Hezbollah accused Israel of killing Kuntar in an air strike in Damascus. Israel welcomed his slaying but did not say it was responsible.
Smadar Haran-Kaiser, the mother who survived the terrorist attack led by Samir Kuntar in 1979, painfully recounted how her family was slaughtered before her very eyes, and how she has vowed to “never let them frighten me again.”
“I am not sure who killed him, but whoever did – we might never know,” Haran-Kaiser said on a conference call organized by the Israel Project on Sunday.
Hezbollah accused Israel of killing Kuntar in an air strike in Damascus. Israel welcomed his slaying but did not say it was responsible.
Kuntar was convicted of perpetrating a notorious attack in 1979 when he landed in Nahariya with three other terrorists on a boat from Lebanon, shot a policeman, then killed Haran-Kaiser’s husband, Danny Haran and their four-year-old daughter, Einat.
Her youngest daughter, a toddler, also perished, leaving Haran-Kaiser as sole family survivor.
Haran-Kaiser recalled how the sounds of gunshots woke the family at 2 a.m. on that terrible day, as terrorists, led by Kuntar, broke into her home.
“I was just on my way to take my second girl… something happened and Kuntar found them,” she said, referring to her late husband and their eldest girl.
Haran-Kaiser hid in an attic with their younger daughter Yael, who was screaming.
“I had put my hand over her mouth to [make her] be quiet,” Haran-Kaiser said. She accidentally suffocated the girl, Yael, while desperately trying to silence her so the terrorists wouldn’t hear them.
Kuntar killed Danny Haran on the beach while his daughter Einat watched. Kuntar then “broke Einat’s skull until her brain were all over the rocks,” Haran-Kaiser said.
Israel released Kuntar about three decades later, in 2008, in exchange for the bodies of two Israeli reservists Hezbollah killed in 2006 in an attack that triggered the Second Lebanon War.
Kuntar was badly wounded in the attack in which he slaughtered the Haran family and his life was saved at the hospital in Nahariya, Haran-Kaiser said.

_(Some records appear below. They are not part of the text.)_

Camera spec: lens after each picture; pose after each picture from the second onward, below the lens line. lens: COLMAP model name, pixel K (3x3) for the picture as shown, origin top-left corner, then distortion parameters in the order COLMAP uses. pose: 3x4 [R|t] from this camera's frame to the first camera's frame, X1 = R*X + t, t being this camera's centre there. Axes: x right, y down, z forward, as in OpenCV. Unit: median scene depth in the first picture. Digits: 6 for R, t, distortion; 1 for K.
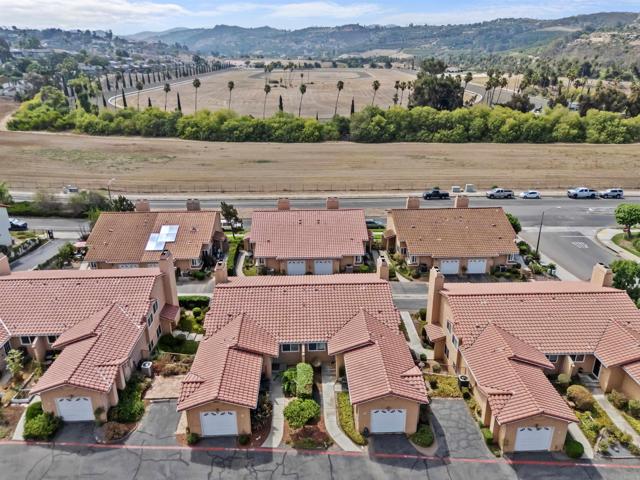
lens RADIAL K [[472.8, 0, 320.0], [0, 472.8, 240.7], [0, 0, 1]] dist [0.062775, -0.053016]
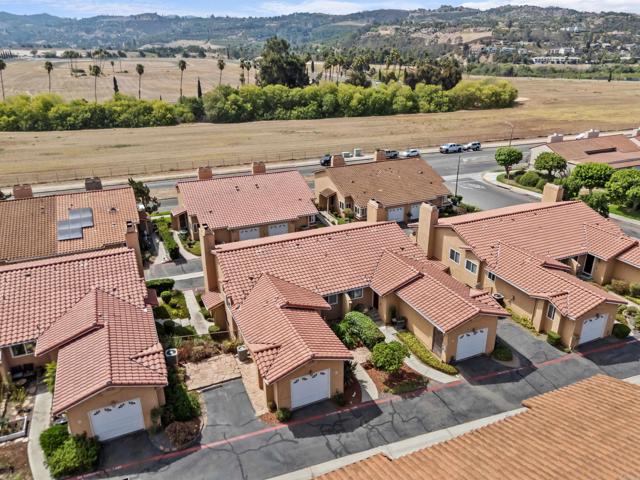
lens RADIAL K [[472.8, 0, 320.5], [0, 472.8, 241.4], [0, 0, 1]] dist [0.062775, -0.053016]
pose [[0.928909, -0.142030, 0.341988, -0.197464], [0.137375, 0.989793, 0.037931, 0.043036], [-0.343885, 0.011747, 0.938938, 0.091269]]
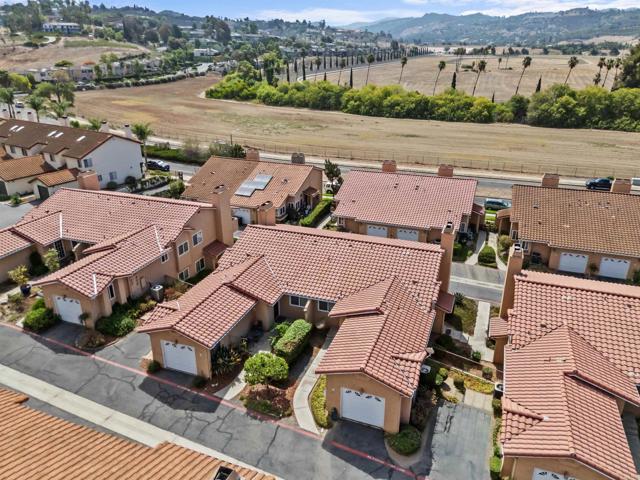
lens RADIAL K [[472.8, 0, 318.7], [0, 472.8, 240.0], [0, 0, 1]] dist [0.062775, -0.053016]
pose [[0.922073, 0.151937, -0.355946, 0.140591], [-0.145928, 0.988323, 0.043845, 0.038858], [0.358451, 0.011514, 0.933478, 0.113367]]
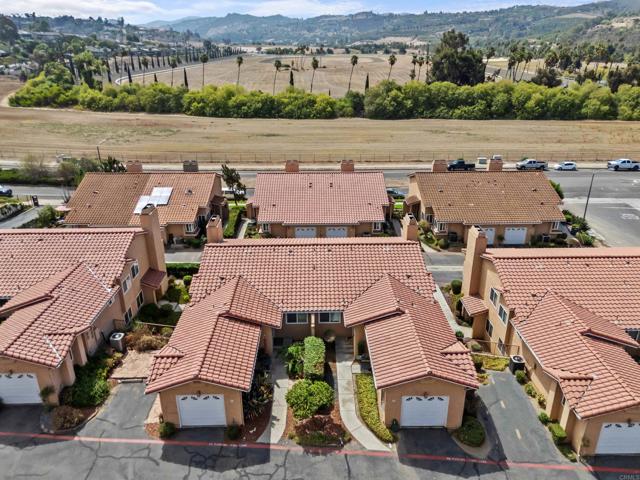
lens RADIAL K [[472.8, 0, 319.8], [0, 472.8, 241.2], [0, 0, 1]] dist [0.062775, -0.053016]
pose [[0.999703, 0.009106, -0.022605, -0.003599], [-0.008665, 0.999772, 0.019520, 0.043056], [0.022777, -0.019319, 0.999554, 0.110981]]
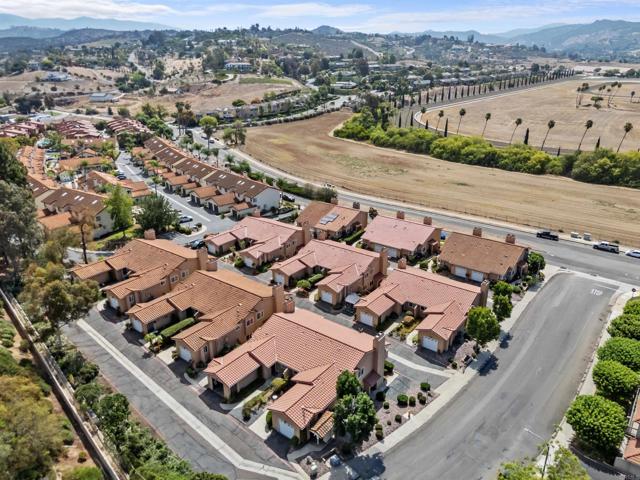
lens RADIAL K [[472.8, 0, 316.6], [0, 472.8, 239.5], [0, 0, 1]] dist [0.062775, -0.053016]
pose [[0.769199, 0.235287, -0.594115, 0.719104], [-0.232838, 0.969026, 0.082308, -0.062174], [0.595079, 0.075021, 0.800158, -0.530142]]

He got three life sentences, “but as we know here in Israel terrorists are always being released after all, so it brings more and more killing. And that is what happened with him,” she said.
“When Kuntar was released, it was very painful for me. I had a hard time then. I thought a lot about the terrorist attack,” she said, adding how the sounds of Kuntar’s screaming voice and the smells at the scene are still with her.
Haran-Kaiser, whose family were Holocaust survivors, decided to stay in Nahariya despite the trauma, for she had resolved that she would “not let the terror to change my life. I won’t become a refugee in my country.”
“I will never let them frighten me again. I am sure that we have the right to be here,” she said.
She has two daughters born of a second marriage, and has devoted her life to helping coexistence, as a social worker with Arab and Jewish children.
“I am not full of hatred for the other… I want to help other human beings to make the world, maybe some time, a better place,” Haran-Kaiser said.